Changes to the Americans with Disabilities Act say, by May 21, public pools must upgrade with chair lifts, which are essentially mini cranes that move wheelchair users into the water. Failing to install this costly equipment could make public pool owners or managers face penalties or possible closure.
"Without the chair lift, we would not be able to get our certification to be able to open in early June, like we do every year," said David Stewart, mayor of Newport.
The Newport city pool attracts dozens of kids hoping to cool off from the summer's sweltering heat, but patrons may have only gotten as close as the gates this year if the city decided not to purchase and install a chair lift.
"We would have to be able to have it open," Stewart said about the pool, "so therefore we had to go by the rules and put this very expensive chair in."
The Newport City Council recently agreed to spend more than $3,500 on a mechanical chair lift for the city pool. The mayor calls the expense necessary, but unexpected. He says the City of Newport had to alter its 2012 budget to afford the equipment.
"We actually had to take that $3,500 from existing things that were budgeted," Stewart explained. "Frankly, we just, at the pool, will have to spend that $3,500 for this chair lift, if used at all, will be used very rarely."
The changes do not affect private pools, like the one at the Newport Country Club. For the thousands of public pools nationwide, however, it is a massive and expensive undertaking.
The Association of Pool and Spa Professionals estimates between 235,000 and 310,000 pools require the upgrade. Manufacturers say the lifts run $3,500 to $6,500, and installations can double those costs. Altogether, the trade group says owners could face costs exceeding $1 billion.

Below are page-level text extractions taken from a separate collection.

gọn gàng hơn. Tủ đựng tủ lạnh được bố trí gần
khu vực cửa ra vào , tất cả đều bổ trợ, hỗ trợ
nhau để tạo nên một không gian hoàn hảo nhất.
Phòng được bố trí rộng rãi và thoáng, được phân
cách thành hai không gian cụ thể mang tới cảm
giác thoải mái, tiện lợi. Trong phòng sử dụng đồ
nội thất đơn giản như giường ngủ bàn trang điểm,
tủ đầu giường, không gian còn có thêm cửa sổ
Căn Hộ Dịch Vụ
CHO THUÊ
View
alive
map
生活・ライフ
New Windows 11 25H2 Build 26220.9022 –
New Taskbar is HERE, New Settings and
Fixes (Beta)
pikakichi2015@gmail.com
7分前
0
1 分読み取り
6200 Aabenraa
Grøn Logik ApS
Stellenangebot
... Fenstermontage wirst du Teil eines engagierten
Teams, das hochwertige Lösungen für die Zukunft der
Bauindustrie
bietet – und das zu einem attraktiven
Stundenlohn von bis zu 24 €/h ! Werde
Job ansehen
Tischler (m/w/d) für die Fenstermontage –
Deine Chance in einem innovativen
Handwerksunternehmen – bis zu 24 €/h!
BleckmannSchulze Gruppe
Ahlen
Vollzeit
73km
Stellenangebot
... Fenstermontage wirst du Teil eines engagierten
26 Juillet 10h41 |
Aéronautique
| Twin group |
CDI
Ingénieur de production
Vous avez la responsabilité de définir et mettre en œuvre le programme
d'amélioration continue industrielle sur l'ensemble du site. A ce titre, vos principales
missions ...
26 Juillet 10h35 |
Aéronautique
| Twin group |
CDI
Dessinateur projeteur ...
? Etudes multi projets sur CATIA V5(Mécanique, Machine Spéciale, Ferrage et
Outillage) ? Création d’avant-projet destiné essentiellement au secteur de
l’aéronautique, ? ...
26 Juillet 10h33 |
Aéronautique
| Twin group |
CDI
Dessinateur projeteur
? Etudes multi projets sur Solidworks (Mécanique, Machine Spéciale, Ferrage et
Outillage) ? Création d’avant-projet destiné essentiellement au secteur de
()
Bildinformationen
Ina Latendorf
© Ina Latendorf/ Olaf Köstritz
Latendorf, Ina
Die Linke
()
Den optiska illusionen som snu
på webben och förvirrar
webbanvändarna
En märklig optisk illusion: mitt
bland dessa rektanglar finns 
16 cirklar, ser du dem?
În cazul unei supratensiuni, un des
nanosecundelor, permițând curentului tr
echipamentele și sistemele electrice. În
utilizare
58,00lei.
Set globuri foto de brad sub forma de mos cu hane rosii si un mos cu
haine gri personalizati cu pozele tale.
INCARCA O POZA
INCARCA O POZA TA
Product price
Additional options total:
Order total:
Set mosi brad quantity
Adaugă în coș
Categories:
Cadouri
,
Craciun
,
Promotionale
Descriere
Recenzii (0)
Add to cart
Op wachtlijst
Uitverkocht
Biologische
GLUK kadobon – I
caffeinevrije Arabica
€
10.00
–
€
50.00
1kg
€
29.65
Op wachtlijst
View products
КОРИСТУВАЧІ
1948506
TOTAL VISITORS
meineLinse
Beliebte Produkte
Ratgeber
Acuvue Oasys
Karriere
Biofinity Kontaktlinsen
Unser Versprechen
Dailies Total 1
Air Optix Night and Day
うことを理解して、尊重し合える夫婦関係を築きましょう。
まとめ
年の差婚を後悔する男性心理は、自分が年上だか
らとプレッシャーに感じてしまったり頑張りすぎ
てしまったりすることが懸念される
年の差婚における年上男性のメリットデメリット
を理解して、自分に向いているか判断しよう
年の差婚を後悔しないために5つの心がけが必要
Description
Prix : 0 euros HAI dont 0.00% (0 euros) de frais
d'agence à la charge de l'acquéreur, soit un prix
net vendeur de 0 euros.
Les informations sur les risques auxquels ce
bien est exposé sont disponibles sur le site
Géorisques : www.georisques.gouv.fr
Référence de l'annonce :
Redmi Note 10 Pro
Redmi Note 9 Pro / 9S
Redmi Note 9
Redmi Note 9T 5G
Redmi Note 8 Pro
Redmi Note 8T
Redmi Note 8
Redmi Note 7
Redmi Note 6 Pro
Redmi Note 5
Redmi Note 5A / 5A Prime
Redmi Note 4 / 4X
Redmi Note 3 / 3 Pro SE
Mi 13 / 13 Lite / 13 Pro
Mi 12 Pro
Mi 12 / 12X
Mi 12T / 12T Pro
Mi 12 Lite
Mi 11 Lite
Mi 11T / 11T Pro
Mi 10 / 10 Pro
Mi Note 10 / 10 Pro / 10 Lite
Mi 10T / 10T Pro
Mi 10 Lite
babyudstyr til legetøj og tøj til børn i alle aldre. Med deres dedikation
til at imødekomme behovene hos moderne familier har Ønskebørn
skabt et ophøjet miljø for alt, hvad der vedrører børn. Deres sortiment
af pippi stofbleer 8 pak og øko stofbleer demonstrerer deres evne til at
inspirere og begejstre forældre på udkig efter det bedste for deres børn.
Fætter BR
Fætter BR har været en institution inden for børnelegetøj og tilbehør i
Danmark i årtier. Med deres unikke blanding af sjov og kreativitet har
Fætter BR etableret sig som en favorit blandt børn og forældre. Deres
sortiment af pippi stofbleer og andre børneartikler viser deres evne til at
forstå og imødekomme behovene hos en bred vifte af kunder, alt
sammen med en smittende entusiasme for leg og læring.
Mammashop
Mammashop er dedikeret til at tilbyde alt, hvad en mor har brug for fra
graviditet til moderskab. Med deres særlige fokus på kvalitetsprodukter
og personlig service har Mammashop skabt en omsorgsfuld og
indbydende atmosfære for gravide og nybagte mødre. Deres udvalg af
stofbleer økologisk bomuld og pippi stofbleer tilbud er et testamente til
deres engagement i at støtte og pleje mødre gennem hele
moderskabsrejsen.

The costly expense makes places like the Days Inn in Newport consider leaving the cover on their pool, at least this year. The Newport city pool has already ordered its lift, and the mayor says it should open in time for the usual swimming season to start.
"There are several of these having to be installed and so we had to kind of get in line," Stewart noted about the chair lifts. "From all indications, we're going to be able to get ours installed and be well within the rule before the first of June when our deadline is to open."